Start of Record excerpts
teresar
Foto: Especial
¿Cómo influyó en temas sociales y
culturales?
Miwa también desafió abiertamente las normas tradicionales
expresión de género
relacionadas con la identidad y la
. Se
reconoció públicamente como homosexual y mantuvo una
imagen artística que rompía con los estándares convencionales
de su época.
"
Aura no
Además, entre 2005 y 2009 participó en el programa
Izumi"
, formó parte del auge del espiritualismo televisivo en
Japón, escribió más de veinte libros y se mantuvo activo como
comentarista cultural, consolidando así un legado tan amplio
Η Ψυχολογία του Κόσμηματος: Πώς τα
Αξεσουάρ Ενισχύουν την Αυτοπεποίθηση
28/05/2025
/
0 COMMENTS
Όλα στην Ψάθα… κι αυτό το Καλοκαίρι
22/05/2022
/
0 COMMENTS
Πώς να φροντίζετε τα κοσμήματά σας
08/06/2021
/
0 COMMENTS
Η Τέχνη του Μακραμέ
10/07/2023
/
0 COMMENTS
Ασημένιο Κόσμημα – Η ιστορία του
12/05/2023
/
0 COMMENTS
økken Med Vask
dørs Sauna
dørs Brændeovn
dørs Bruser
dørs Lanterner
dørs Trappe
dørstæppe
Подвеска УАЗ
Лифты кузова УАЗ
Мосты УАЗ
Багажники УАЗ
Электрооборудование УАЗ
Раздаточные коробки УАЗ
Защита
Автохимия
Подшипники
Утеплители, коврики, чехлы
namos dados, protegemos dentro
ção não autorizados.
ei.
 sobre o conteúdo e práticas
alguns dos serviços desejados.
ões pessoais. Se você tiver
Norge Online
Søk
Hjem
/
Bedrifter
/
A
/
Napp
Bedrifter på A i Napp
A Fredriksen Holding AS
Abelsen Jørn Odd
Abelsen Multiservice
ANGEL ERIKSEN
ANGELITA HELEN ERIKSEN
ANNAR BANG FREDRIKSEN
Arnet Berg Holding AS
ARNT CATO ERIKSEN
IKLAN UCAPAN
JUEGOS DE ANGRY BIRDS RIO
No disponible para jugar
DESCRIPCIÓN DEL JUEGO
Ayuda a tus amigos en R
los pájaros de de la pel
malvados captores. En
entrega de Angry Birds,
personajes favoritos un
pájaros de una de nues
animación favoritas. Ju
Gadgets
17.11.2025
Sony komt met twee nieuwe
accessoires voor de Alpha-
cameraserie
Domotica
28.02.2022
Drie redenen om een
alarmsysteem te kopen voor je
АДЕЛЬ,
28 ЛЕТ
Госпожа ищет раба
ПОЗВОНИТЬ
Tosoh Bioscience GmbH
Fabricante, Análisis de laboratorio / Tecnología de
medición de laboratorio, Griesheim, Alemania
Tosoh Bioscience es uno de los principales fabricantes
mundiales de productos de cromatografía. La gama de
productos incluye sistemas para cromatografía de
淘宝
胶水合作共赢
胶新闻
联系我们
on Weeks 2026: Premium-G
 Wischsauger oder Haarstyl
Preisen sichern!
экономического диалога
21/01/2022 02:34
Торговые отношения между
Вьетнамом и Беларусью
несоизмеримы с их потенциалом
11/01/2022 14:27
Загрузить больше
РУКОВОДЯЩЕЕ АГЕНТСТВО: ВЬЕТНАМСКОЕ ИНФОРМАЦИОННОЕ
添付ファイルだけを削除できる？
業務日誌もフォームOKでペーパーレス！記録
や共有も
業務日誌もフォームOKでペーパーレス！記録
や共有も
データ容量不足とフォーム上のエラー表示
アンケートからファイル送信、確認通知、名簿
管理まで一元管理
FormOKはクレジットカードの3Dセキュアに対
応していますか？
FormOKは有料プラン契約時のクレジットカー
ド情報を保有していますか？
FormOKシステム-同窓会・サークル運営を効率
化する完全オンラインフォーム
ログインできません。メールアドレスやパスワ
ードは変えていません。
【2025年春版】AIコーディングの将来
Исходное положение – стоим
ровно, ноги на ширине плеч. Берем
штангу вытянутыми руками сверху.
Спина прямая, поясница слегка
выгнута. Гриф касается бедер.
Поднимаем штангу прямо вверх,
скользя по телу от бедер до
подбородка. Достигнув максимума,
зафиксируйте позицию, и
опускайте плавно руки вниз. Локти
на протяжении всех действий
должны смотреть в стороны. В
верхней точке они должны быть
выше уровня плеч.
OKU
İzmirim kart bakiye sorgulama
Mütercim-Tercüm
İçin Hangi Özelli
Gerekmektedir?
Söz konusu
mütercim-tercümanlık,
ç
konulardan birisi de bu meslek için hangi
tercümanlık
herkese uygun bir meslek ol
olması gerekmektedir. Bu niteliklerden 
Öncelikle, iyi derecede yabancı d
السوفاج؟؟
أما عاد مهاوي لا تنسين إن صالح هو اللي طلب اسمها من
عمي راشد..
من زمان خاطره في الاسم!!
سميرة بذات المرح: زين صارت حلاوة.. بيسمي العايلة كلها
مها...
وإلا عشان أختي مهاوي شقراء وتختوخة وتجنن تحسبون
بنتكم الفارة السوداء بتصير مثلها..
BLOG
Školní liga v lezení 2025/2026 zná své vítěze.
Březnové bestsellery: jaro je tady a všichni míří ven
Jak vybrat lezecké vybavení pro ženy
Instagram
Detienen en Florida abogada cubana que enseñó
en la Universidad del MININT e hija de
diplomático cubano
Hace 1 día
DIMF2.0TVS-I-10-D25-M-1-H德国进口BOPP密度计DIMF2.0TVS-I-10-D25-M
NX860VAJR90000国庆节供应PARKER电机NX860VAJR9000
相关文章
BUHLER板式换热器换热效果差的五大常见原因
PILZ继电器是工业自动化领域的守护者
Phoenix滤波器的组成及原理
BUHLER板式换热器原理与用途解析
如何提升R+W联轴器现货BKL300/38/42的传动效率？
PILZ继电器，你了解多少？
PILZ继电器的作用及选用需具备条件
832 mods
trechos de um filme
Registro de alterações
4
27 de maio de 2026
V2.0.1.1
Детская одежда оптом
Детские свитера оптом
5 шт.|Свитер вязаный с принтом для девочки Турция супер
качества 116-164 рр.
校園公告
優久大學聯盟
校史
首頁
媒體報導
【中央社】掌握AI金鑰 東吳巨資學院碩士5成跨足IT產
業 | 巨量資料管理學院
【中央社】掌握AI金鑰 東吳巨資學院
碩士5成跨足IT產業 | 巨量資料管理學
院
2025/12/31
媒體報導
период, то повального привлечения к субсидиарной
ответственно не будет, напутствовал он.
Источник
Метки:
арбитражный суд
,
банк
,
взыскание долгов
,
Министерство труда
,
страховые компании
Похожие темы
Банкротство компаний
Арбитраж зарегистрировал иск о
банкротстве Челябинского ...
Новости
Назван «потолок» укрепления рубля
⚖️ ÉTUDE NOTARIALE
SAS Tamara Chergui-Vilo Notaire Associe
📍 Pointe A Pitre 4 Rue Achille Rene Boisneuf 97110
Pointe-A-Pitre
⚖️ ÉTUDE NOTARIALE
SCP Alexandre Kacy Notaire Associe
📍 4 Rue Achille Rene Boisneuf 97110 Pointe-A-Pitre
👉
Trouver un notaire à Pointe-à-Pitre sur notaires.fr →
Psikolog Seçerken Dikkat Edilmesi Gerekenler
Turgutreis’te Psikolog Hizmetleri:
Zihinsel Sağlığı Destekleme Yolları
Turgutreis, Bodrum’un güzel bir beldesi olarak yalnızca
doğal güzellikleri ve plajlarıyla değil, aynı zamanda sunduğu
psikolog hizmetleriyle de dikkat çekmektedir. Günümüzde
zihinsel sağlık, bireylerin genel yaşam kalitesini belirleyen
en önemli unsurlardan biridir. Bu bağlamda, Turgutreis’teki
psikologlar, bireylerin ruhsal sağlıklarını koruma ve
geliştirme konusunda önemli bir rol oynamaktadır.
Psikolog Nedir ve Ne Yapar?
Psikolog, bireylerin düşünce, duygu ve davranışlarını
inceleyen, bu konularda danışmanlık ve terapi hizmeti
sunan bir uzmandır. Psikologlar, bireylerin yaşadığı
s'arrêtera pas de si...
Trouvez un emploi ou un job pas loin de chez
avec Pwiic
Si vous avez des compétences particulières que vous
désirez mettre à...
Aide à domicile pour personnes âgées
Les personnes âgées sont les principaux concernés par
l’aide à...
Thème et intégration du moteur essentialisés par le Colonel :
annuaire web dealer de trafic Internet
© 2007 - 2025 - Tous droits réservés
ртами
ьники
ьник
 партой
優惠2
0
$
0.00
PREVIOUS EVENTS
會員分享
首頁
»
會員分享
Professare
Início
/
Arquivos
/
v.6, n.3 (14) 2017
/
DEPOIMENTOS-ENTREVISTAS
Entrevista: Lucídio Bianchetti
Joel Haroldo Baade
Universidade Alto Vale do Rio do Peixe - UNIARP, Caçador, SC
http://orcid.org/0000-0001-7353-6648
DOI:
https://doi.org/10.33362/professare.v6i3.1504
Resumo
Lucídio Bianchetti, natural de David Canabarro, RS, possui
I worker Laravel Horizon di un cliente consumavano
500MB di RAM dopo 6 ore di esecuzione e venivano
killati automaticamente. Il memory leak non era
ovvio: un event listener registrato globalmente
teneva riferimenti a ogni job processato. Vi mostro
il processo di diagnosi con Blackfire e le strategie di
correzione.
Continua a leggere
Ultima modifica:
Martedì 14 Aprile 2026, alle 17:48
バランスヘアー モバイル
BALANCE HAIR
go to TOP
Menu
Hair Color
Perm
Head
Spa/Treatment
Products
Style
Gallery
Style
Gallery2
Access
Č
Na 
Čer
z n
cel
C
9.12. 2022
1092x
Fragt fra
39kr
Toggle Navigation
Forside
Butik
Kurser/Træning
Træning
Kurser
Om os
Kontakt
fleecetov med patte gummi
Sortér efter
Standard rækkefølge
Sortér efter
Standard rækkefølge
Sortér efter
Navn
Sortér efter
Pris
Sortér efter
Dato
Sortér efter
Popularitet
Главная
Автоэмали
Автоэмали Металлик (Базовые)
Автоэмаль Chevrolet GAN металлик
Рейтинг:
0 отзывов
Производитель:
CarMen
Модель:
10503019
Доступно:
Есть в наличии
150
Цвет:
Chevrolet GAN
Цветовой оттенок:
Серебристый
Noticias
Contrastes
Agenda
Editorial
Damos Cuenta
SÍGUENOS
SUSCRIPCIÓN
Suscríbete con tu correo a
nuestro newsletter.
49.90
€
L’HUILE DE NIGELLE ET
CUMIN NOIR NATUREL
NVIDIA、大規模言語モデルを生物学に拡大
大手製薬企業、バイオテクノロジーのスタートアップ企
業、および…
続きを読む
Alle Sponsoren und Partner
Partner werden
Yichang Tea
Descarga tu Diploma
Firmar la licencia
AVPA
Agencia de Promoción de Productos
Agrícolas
End of Record excerpts
• **Job**: Copy the rows above word for word, starting at the first line and ending at the line that contains "Tosoh Bioscience GmbH", with both of those lines included.

• **Result of this exercise**:
teresar
Foto: Especial
¿Cómo influyó en temas sociales y
culturales?
Miwa también desafió abiertamente las normas tradicionales
expresión de género
relacionadas con la identidad y la
. Se
reconoció públicamente como homosexual y mantuvo una
imagen artística que rompía con los estándares convencionales
de su época.
"
Aura no
Además, entre 2005 y 2009 participó en el programa
Izumi"
, formó parte del auge del espiritualismo televisivo en
Japón, escribió más de veinte libros y se mantuvo activo como
comentarista cultural, consolidando así un legado tan amplio
Η Ψυχολογία του Κόσμηματος: Πώς τα
Αξεσουάρ Ενισχύουν την Αυτοπεποίθηση
28/05/2025
/
0 COMMENTS
Όλα στην Ψάθα… κι αυτό το Καλοκαίρι
22/05/2022
/
0 COMMENTS
Πώς να φροντίζετε τα κοσμήματά σας
08/06/2021
/
0 COMMENTS
Η Τέχνη του Μακραμέ
10/07/2023
/
0 COMMENTS
Ασημένιο Κόσμημα – Η ιστορία του
12/05/2023
/
0 COMMENTS
økken Med Vask
dørs Sauna
dørs Brændeovn
dørs Bruser
dørs Lanterner
dørs Trappe
dørstæppe
Подвеска УАЗ
Лифты кузова УАЗ
Мосты УАЗ
Багажники УАЗ
Электрооборудование УАЗ
Раздаточные коробки УАЗ
Защита
Автохимия
Подшипники
Утеплители, коврики, чехлы
namos dados, protegemos dentro
ção não autorizados.
ei.
 sobre o conteúdo e práticas
alguns dos serviços desejados.
ões pessoais. Se você tiver
Norge Online
Søk
Hjem
/
Bedrifter
/
A
/
Napp
Bedrifter på A i Napp
A Fredriksen Holding AS
Abelsen Jørn Odd
Abelsen Multiservice
ANGEL ERIKSEN
ANGELITA HELEN ERIKSEN
ANNAR BANG FREDRIKSEN
Arnet Berg Holding AS
ARNT CATO ERIKSEN
IKLAN UCAPAN
JUEGOS DE ANGRY BIRDS RIO
No disponible para jugar
DESCRIPCIÓN DEL JUEGO
Ayuda a tus amigos en R
los pájaros de de la pel
malvados captores. En
entrega de Angry Birds,
personajes favoritos un
pájaros de una de nues
animación favoritas. Ju
Gadgets
17.11.2025
Sony komt met twee nieuwe
accessoires voor de Alpha-
cameraserie
Domotica
28.02.2022
Drie redenen om een
alarmsysteem te kopen voor je
АДЕЛЬ,
28 ЛЕТ
Госпожа ищет раба
ПОЗВОНИТЬ
Tosoh Bioscience GmbH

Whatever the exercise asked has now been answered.